My vote for best title of the conference goes to Mowa Choctaw writer Cedric Sunray for his paper, “Jim Crowfeather in Indian Country,” “Jim Crowfeather” being Sunray’s term for prejudice against native groups with significant or visible black ancestry. His focus was on the federal recognition process, which he sharply argued is biased and subtly race-based. (For more on the morass of federal recognition for southern tribes, I highly recommend my friend Brian Klopotek’s book, Recognition Odysseys.) I was warmed by the opportunity to see Melinda Micco again, a Creek-Seminole historian and ethnic studies scholar whom I first met as a graduate student, and I was pleased to be reacquainted with historian Gary Zellar, author of African Creeks.

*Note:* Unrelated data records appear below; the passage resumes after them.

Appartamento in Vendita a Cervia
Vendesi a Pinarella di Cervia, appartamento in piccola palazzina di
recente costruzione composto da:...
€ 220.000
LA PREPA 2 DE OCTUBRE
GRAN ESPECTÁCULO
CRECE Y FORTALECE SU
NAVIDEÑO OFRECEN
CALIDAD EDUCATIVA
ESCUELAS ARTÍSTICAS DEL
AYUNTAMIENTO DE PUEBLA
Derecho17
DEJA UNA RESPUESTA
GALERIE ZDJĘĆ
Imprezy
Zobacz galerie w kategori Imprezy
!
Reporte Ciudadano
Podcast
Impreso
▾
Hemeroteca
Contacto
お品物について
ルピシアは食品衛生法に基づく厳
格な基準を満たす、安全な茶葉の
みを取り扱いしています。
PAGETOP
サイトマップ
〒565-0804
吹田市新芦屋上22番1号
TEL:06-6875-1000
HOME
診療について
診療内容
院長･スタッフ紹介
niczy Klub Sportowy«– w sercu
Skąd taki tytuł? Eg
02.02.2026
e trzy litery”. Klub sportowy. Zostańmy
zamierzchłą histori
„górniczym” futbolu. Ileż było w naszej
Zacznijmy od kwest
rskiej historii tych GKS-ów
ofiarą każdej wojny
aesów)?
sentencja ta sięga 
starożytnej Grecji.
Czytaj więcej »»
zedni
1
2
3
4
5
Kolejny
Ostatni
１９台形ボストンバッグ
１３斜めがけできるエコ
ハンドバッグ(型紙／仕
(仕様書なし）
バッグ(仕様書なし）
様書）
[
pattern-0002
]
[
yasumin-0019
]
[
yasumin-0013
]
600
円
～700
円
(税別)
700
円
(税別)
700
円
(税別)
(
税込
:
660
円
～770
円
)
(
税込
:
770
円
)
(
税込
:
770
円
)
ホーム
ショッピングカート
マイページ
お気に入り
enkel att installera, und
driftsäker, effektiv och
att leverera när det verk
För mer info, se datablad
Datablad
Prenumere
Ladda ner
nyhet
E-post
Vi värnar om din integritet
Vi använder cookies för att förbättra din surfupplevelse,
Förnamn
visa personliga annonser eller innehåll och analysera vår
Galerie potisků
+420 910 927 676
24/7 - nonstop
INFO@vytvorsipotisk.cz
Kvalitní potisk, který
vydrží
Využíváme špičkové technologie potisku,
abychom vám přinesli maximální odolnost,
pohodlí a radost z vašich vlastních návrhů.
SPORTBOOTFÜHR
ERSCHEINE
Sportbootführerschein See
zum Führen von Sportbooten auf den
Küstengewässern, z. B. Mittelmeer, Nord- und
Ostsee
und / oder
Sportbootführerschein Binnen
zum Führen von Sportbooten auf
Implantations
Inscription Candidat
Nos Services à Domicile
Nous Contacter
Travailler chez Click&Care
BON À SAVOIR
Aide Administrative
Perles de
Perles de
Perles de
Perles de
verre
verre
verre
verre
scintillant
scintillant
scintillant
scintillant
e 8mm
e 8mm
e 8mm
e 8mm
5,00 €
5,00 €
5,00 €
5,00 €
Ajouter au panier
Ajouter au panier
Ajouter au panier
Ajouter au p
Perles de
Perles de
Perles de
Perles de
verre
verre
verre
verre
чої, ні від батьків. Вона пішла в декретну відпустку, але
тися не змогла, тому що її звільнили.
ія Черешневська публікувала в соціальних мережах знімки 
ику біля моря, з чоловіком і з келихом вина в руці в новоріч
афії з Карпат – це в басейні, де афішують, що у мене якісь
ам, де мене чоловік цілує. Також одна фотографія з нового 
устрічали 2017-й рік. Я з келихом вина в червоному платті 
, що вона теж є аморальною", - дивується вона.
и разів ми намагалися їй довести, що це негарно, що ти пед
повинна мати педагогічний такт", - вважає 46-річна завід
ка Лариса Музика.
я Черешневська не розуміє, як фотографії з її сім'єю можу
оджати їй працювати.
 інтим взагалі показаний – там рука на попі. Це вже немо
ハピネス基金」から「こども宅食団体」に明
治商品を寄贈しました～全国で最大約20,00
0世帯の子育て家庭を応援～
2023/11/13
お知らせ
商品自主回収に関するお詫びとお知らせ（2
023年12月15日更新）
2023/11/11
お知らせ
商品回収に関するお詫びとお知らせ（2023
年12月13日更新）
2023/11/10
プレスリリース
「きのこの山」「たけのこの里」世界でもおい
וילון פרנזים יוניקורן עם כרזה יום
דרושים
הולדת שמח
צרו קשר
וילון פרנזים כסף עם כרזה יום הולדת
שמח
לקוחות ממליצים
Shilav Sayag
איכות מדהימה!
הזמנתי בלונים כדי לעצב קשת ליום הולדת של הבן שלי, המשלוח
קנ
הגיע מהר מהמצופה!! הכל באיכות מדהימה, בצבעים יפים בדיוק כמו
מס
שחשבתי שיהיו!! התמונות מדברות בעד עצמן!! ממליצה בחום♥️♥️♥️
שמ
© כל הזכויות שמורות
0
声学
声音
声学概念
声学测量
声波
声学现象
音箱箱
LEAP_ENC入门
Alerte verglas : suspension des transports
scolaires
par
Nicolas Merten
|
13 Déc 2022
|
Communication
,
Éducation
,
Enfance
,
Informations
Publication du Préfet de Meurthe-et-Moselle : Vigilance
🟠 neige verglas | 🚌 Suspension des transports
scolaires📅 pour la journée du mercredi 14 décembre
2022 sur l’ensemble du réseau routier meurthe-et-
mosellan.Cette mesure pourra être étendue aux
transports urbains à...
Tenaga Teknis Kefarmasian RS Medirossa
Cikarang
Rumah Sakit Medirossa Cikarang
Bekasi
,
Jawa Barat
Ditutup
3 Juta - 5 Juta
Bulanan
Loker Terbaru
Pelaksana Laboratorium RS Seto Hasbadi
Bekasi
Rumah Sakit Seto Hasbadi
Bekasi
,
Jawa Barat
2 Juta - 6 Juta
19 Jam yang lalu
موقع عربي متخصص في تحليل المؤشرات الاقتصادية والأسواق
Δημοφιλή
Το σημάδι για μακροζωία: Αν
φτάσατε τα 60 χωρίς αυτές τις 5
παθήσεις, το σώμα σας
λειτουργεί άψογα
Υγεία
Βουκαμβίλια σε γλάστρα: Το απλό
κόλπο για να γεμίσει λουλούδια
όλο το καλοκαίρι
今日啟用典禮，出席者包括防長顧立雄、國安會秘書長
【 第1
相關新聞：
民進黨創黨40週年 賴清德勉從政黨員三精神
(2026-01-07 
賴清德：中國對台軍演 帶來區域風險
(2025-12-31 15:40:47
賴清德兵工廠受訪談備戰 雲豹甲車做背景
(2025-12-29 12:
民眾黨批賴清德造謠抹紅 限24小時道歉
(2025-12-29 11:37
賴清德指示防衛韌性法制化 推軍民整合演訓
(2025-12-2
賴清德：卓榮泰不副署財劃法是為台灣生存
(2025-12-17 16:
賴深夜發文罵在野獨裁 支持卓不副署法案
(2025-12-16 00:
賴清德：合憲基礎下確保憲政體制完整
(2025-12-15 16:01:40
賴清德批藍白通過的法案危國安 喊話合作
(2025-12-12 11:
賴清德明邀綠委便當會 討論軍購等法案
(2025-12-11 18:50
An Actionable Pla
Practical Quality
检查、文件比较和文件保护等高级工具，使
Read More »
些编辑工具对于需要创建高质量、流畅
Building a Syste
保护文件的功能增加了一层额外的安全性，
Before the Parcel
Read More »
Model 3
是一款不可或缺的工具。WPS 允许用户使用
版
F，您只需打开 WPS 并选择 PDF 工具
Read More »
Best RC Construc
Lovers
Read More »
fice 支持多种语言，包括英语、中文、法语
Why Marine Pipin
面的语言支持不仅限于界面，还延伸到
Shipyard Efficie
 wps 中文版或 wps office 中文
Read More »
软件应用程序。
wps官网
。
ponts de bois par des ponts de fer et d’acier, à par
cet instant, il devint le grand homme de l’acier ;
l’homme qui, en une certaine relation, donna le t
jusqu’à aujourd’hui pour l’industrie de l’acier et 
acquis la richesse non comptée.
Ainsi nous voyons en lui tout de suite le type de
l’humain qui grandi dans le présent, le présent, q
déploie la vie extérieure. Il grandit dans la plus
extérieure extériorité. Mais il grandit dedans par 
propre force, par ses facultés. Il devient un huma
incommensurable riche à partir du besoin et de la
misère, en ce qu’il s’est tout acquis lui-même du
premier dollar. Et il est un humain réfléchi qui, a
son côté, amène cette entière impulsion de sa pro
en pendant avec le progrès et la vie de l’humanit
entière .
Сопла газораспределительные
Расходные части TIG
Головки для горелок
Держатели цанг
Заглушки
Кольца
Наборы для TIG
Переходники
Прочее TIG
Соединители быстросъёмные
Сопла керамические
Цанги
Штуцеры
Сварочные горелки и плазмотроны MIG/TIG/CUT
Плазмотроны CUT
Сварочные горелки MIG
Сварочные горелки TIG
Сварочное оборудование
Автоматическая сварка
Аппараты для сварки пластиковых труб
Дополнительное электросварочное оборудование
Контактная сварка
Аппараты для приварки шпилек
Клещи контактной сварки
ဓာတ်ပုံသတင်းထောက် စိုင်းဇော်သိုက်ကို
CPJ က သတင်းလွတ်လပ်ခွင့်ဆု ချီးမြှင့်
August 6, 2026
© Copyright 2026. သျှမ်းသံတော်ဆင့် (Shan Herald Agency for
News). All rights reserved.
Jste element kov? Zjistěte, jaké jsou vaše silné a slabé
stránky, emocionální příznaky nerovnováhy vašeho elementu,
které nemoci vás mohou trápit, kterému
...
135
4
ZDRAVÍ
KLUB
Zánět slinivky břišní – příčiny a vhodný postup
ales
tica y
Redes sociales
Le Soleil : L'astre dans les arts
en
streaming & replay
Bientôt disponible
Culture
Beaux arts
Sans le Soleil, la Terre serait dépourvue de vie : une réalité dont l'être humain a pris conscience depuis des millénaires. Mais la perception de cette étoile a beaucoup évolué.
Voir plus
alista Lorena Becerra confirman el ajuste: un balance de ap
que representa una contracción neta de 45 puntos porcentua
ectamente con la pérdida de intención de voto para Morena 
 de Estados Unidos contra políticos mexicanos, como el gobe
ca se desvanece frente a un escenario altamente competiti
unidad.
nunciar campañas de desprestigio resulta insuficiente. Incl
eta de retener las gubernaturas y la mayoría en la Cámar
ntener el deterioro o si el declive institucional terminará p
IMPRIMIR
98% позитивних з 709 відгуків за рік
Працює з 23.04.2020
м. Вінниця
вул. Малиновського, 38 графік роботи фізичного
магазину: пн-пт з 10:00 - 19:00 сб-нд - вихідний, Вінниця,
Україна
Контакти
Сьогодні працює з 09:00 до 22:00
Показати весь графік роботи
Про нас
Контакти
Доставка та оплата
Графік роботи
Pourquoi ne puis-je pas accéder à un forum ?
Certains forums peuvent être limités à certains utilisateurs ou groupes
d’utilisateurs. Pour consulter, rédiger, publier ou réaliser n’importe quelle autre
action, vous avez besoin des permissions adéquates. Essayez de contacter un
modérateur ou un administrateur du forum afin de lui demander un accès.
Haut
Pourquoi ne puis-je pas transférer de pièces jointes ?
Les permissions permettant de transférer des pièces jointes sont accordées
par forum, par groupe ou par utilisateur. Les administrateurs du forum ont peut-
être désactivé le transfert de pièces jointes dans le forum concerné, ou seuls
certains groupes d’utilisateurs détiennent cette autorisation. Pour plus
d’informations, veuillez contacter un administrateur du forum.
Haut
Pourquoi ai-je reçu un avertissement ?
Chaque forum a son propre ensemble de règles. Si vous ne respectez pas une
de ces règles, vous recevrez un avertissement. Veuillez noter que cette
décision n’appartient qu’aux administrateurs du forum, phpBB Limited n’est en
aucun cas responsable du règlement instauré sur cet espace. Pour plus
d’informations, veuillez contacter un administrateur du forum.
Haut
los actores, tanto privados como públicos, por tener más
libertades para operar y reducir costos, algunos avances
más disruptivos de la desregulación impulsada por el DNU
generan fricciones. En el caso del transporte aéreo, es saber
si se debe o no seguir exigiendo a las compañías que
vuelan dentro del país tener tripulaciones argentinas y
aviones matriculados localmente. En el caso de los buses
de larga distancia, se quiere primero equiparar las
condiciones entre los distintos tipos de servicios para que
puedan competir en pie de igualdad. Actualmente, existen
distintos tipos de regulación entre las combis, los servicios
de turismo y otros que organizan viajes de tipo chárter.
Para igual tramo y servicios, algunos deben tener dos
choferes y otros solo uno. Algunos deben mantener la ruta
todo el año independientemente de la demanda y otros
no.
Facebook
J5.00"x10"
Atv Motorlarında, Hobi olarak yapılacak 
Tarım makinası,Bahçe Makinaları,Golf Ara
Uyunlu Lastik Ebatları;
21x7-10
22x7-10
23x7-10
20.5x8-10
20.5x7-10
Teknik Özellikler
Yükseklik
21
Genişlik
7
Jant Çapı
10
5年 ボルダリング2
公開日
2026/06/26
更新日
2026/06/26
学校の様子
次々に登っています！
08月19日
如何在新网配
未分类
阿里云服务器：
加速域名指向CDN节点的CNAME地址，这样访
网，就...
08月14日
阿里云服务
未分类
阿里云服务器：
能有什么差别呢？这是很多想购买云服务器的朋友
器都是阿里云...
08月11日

I learned two intriguing and important tidbits for my own mental file cabinet at the conference. The first was a new piece of information about Sugar George, a black-Creek interpreter of the 19th century. President of the Creek Indian Freedmen Band, Ron Graham, a descendant of Sugar George, explained that the name was bestowed upon his ancestor because of a sweet tooth! The conference also included an indigenous language session with “Maskoke” speaker Marcus Briggs-Cloud, who tried imparting some Creek words and phrases on members of the audience. Briggs-Cloud had heard my presentation on Mary Ann Battis (which I was pronouncing like “Bat-hiss”) and suggested that her name may have had more of a French pronunciation like “Bat-teez.” Since Mary Ann was from the Alabama area and her African American father had traveled there from parts unknown, I think Briggs-Cloud might just be right!
I look forward to learning more at a future conference.